We are looking at how dangerous it would be if anti-terrorist measures, however necessary, were to require the French state to limit the COP21 to a diplomatic discussion among bureaucrats and specialists, inside the fortified camp of Bourget, transformed into a kind of Baghdad Green Zone. How ironic that this should happen right when the whole climate issue has finally taken on a civilizational dimension heretofore lacking.

This is why it is important to step up the pressure so that, despite the new security requirements, civil society, whose stake in the matter is enormous, will get the chance to peacefully express its views. Eradicating ISIS/Daech is a long-term proposition, but the death sentence has been issued. The terror may well continue, but it is already yesterday’s fight, with nothing new, only one suicide belt added to another. The threat implied in the term “Climate Change,” on the other hand, is tomorrow’s challenge, and depends on how all of us, not just the police, are able to deal with the issues. It makes no sense to tackle the one problem and neglect the other.

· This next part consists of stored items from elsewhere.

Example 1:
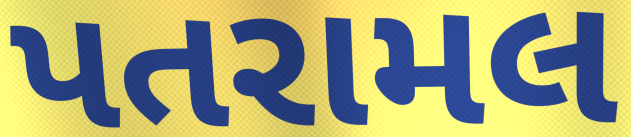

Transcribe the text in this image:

પતરામલ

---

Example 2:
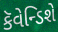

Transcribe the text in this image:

કૅવેન્ડિશે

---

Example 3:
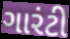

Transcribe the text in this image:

ગારંટી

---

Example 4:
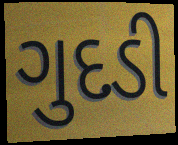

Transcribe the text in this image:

ગુદડી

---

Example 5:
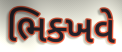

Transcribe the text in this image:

ભિક્ખવેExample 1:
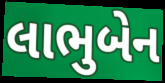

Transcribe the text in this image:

લાભુબેન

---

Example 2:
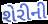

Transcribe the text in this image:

શેરીની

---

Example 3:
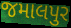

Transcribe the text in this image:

જમાલપુર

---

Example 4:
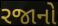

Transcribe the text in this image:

રજાનો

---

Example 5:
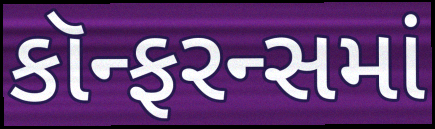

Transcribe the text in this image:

કૉન્ફરન્સમાં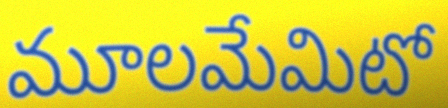
మూలమేమిటో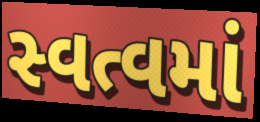
સ્વત્વમાં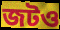
জটও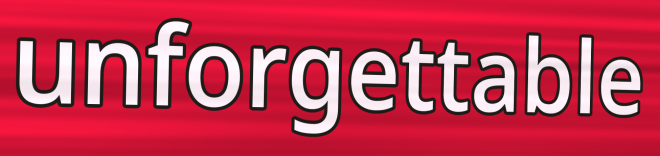
unforgettable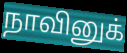
நாவினுக்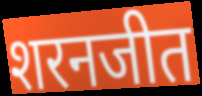
शरनजीत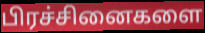
பிரச்சினைகளைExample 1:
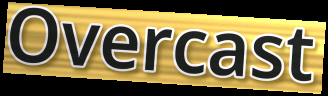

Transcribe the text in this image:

Overcast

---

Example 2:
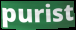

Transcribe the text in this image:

purist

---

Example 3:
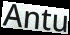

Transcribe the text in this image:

Antu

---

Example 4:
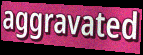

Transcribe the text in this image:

aggravated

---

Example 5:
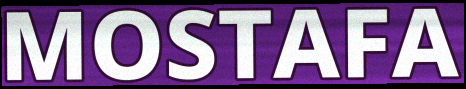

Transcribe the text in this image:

MOSTAFA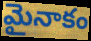
మైనాకం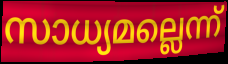
സാധ്യമല്ലെന്ന്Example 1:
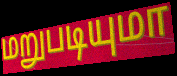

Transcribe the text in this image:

மறுபடியுமா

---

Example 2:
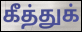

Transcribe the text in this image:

கீத்துக்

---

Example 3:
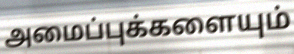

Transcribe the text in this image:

அமைப்புக்களையும்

As it turns out—and this should come as no surprise—the two challenges are actually very closely linked. I’m not referring here to the tenuous, or at least too oblique, connection between climate change in the Middle East and the crisis in Syria. Nor am I talking about the horror of the refugees hounded out by the terrorists, by the wholesale destruction of their country, or about the way we have reacted to the matter. Rather, I’m referring to that hideous attraction whereby suicide bombers prefer death and the afterlife to an earthly existence in the now. Candidates for this kind of self-destruction display a simplistic form of nihilism, to be sure, but however inept and atrocious, their acts call to mind the image of our collective suicide that the ever-expanding development model of modernization has yielded. The 13th of November is a foreshadowing of the catastrophe that will follow the failure of the Paris conference and others to come. If you rightly use the word nihilism to describe these militant madmen, it would seem to me that the word also applies, but with more far-reaching implications, to those who, in a twisted way, are expressing a death wish of their own. Just like those who kill themselves in the act of killing, people in positions of responsibility who fail to take on the issue of global climate change with the greatest seriousness is shouting in unison with the terrorists: Long live death!

It would be truly tragic if, by rightly seeking out and destroying those who, within a limited time and place, go about killing innocent people, we delay yet again the necessary work of addressing those who would kill on a deliriously massive scale, over a long period, sweeping away life in all its forms, human or otherwise. Though it is legitimate that a well-calibrated state of emergency allows for secure street demonstrations, the powers that be have to remember that they could declare a different state of emergency, an extreme one this time, that could teach the citizenry how to identify and grapple with the larger enemy. All the more so, since this is a war that finds us very much divided, among nations, territories and peoples, and tragically, within ourselves, as we argue endlessly over the causes and the cures of global warming. Government alone is helpless: it needs all its citizens in this effort. And government should notimpede those citizens who, by demonstrating, are trying to help their elected officials — it might even be an occasion to invent demonstrations more innovative than yet another march from Place de la République to Place de la Nation.